Trade Promotion Management (TPM) is a software application that assist companies in managing their trade promotion activity.

Gartner 
Gartner Company believes that technologies related to managing trade promotions havebecome more relevant, as the average revenue expended by manufacturers for promotions now exceeds 20%. More and more companies are leaving spreadsheets for automated technologies, while others are adding promotion optimization capabilities.

Gartner published the Market Guide for Trade Promotion Management and Optimization for the Consumer Goods Industry in February 2017.

Key functions
 Sales Forecasting
 Promotion planning and budgeting
 Predictive modeling/optimization
 Promotion execution and monitoring
 Settlement
 Post event analysis

Business problems addressed
Commonly, companies use their accounting systems or spreadsheets to manage promotions.  As the complexity of trade increases software solutions have been developed for consumer goods, food manufacturing, food service and others.

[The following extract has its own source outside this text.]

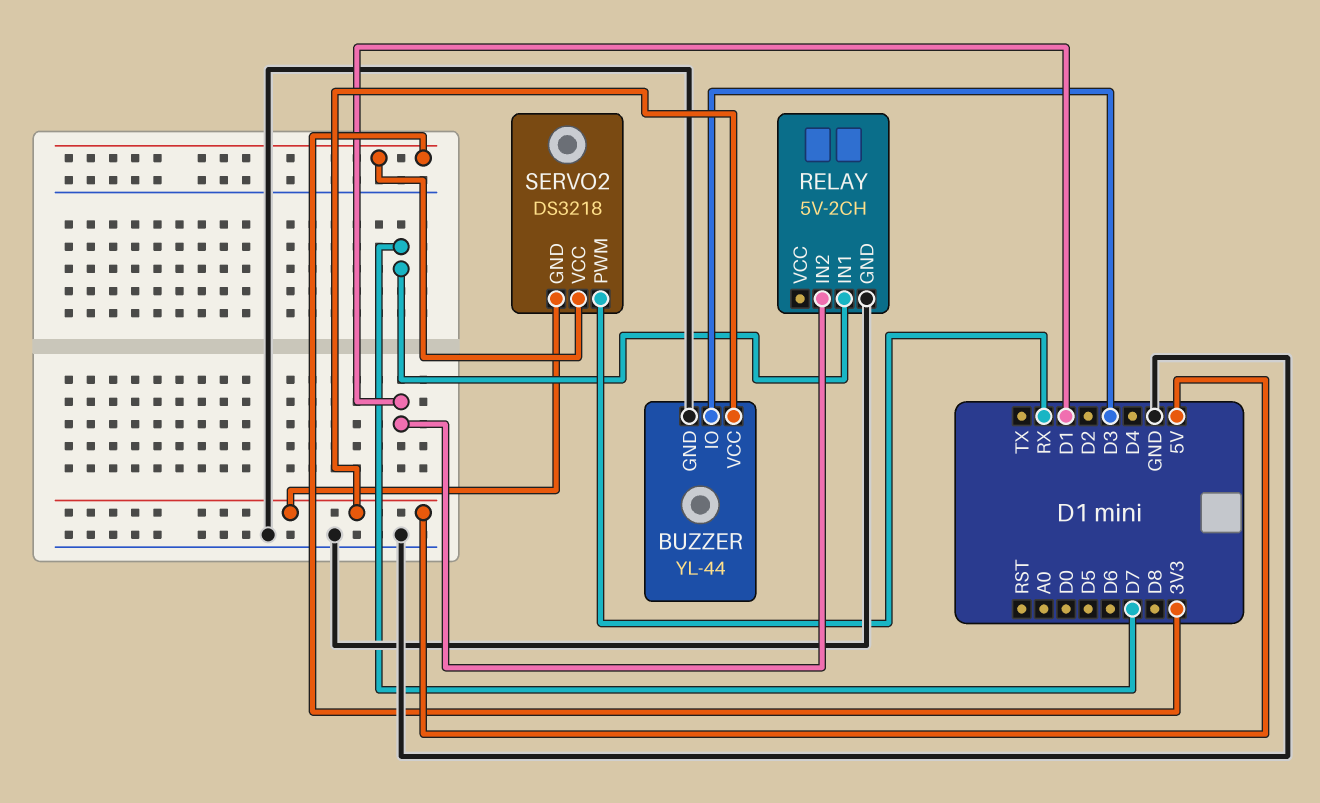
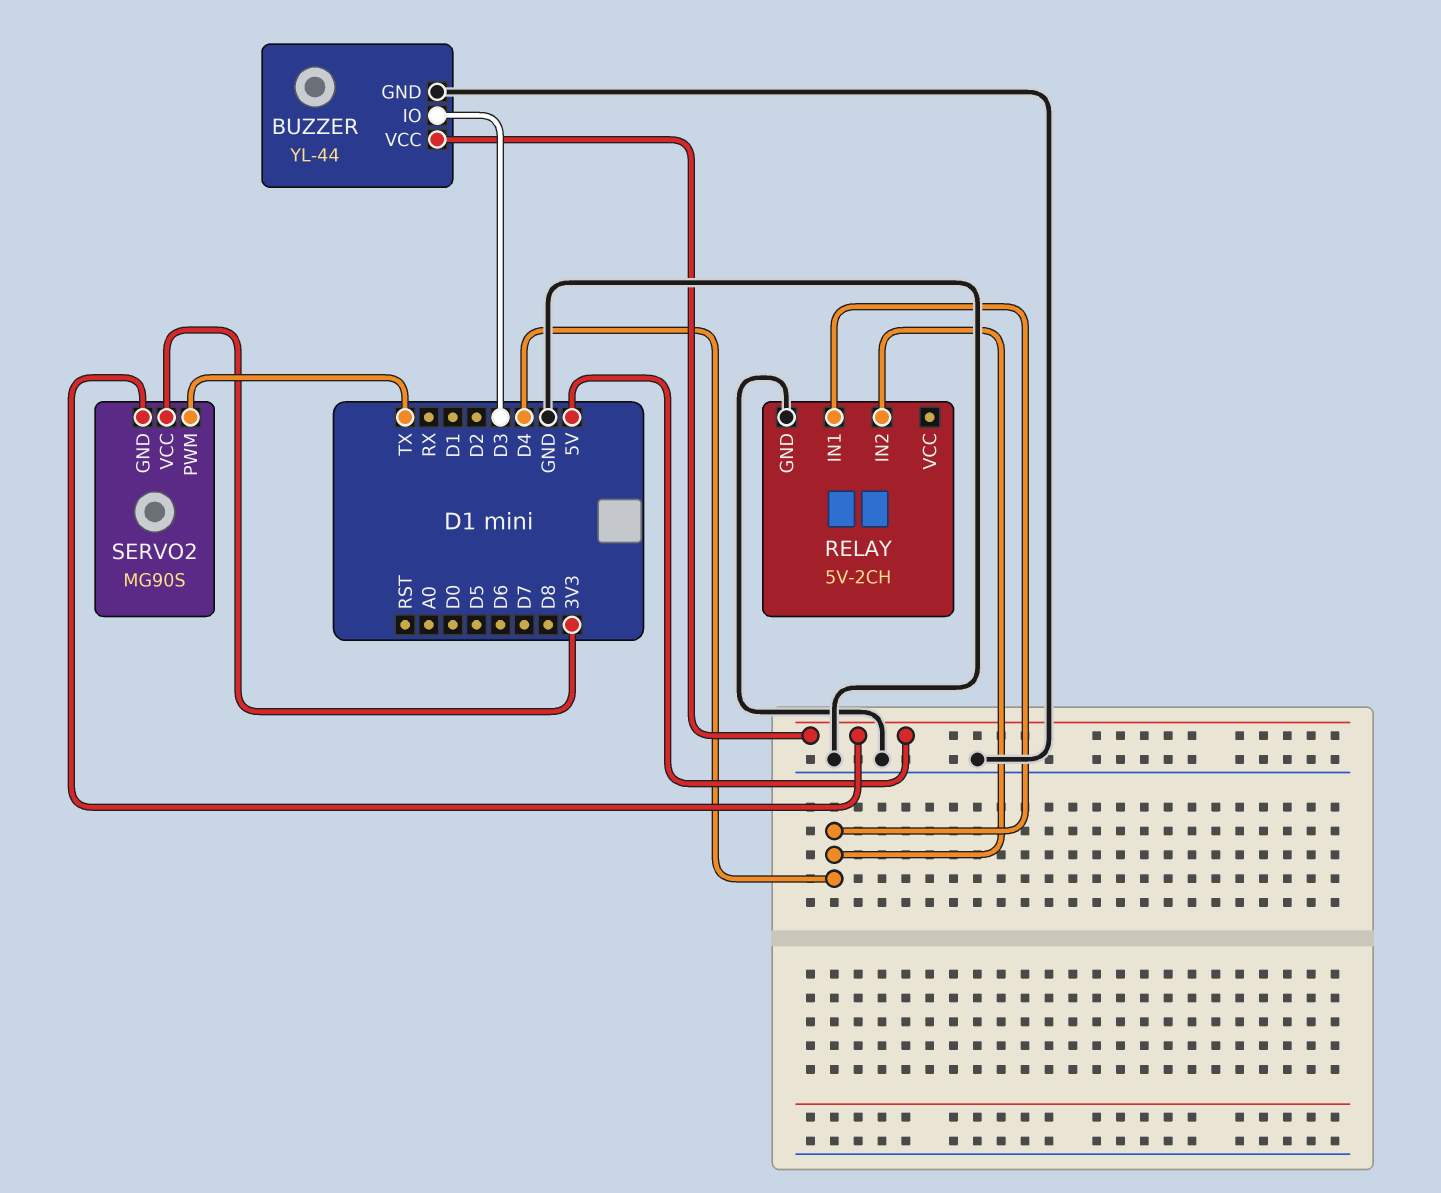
RELAY pin IN1: D7 -> D4
RELAY pin IN2: D1 -> D4
SERVO2: DS3218 -> MG90S
SERVO2 pin PWM: RX -> TX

Trade promotion decisions are often rushed and based on sub-par data. While sales and marketing managers are surrounded by promotion information, questions on retail commitment and product forecast accuracy can hinder the process. Multiple data sources and conflicting needs from various departments further complicate the issue.

Analytics
Historical trade promotion data should be analyzed in order to continually improve trade promotions. If a company does not utilize processes and systems that measure trade promotion performance, future trade promotion executions could be less effective than if they’d been planned using past analytical information.

Integration
Lack of integration both internally and with external partners can hinder trade promotion success. Key elements of organizational integration include

 standardized metrics, 
 regular information sharing, 
 cross-functional department collaboration, and 
 collaborative processes.

Integration with retail partners is important to executing promotions successfully, as well as maintain strong relationships with retailers over time.

Key performance indicators (KPI)
KPIs tell manufacturers and retailers how trade promotions performed relative to their pre-determined objectives. A lack of understanding on what trade promotion data to measure and how to measure performance can hinder the overall process. Manufacturers and retailers will not know what made a promotion effective or ineffective unless they have predetermined data points to measure and analyze.